A sua paixão pelos museus e pela educação culminou no convite para integrar, em 2006, o Museu Carlos Machado, onde desempenhou um papel fundamental no Serviço Educativo. Através de projetos como o Museu Móvel, Maria Emanuel Albergaria pôde explorar e valorizar as diversas comunidades da Ilha de São Miguel, aprofundando o seu conhecimento sobre a cultura e a história local, numa perspetiva de democracia cultural. O trabalho no museu permitiu-lhe conciliar as duas grandes paixões: a antropologia e as artes.

“No museu, foi-me dada a oportunidade, através do Museu Móvel, de começar a trabalhar sobre o Património Cultural Imaterial dos Açores, especialmente de São Miguel. Fiz vários trabalhos na comunidade, como um nas Sete Cidades, que durou alguns anos e foi muito, muito interessante para todos”, afirma, acrescentando: “Interessa-me muito o lado mais invisível da história e das comunidades, porque normalmente a história dos Açores tem sido contada sempre numa ótica dos protagonistas e a mim interessa-me conhecer  outras narrativas”.

Nos últimos cinco anos, Maria Emanuel Albergaria tem-se dedicado ao Plano Nacional das Artes, onde continua a explorar novas metodologias educativas e a promover projetos culturais inovadores.

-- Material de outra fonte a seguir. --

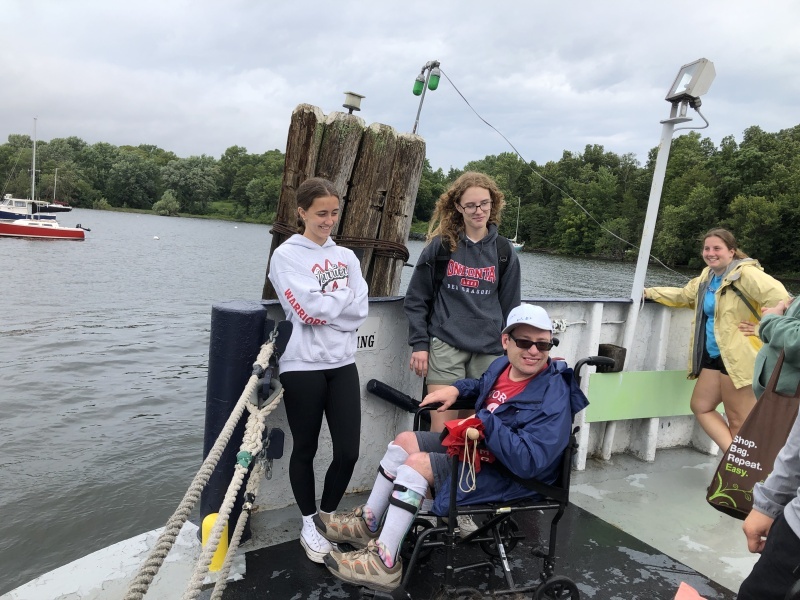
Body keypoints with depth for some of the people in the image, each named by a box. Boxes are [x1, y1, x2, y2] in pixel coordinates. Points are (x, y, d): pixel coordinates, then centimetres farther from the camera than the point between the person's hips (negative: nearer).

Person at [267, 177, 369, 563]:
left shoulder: (346, 256, 10)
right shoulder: (286, 256, -5)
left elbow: (360, 310, 1)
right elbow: (308, 310, -17)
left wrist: (323, 306, -11)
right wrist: (343, 295, -3)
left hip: (342, 363, 4)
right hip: (302, 366, -4)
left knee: (348, 451, 5)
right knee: (305, 449, 10)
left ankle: (327, 515, 32)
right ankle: (309, 526, 30)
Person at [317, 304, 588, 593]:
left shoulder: (553, 397, -26)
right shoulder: (503, 365, -1)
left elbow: (529, 461, -35)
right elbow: (482, 386, 24)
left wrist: (484, 422, -34)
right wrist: (456, 388, 4)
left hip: (509, 477, -9)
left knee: (417, 464, -19)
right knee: (405, 441, 7)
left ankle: (384, 563, -10)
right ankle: (368, 524, 20)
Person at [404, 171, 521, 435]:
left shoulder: (503, 251, 6)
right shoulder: (441, 245, 0)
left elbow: (510, 306, 11)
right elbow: (416, 299, 3)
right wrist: (419, 343, -3)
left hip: (489, 349, 2)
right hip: (446, 346, -2)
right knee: (442, 429, -2)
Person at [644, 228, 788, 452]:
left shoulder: (745, 273, -14)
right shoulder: (708, 276, 14)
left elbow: (778, 297, -26)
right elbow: (683, 295, 29)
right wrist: (649, 292, 25)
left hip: (738, 356, -10)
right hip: (714, 355, 10)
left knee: (738, 421, -1)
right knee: (701, 407, 13)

O seu trabalho é caracterizado por uma constante busca de equilíbrio entre o respeito pelas ancestralidades e a necessidade de adaptação às mudanças contemporâneas, especialmente no que diz respeito à educação e à sustentabilidade. “O meu trabalho no Plano Nacional das Artes tem sido muito interessante, pois permite conhecer projetos educativos inovadores, que acho que são muito importantes para o futuro, porque o futuro também passa por uma aposta forte na educação”, destaca.

Com um foco crescente no interesse pela produção hortícola e no impacto ambiental, Maria Emanuel mantém-se uma defensora ativa de uma sociedade mais justa e sustentável, tanto a nível local como global.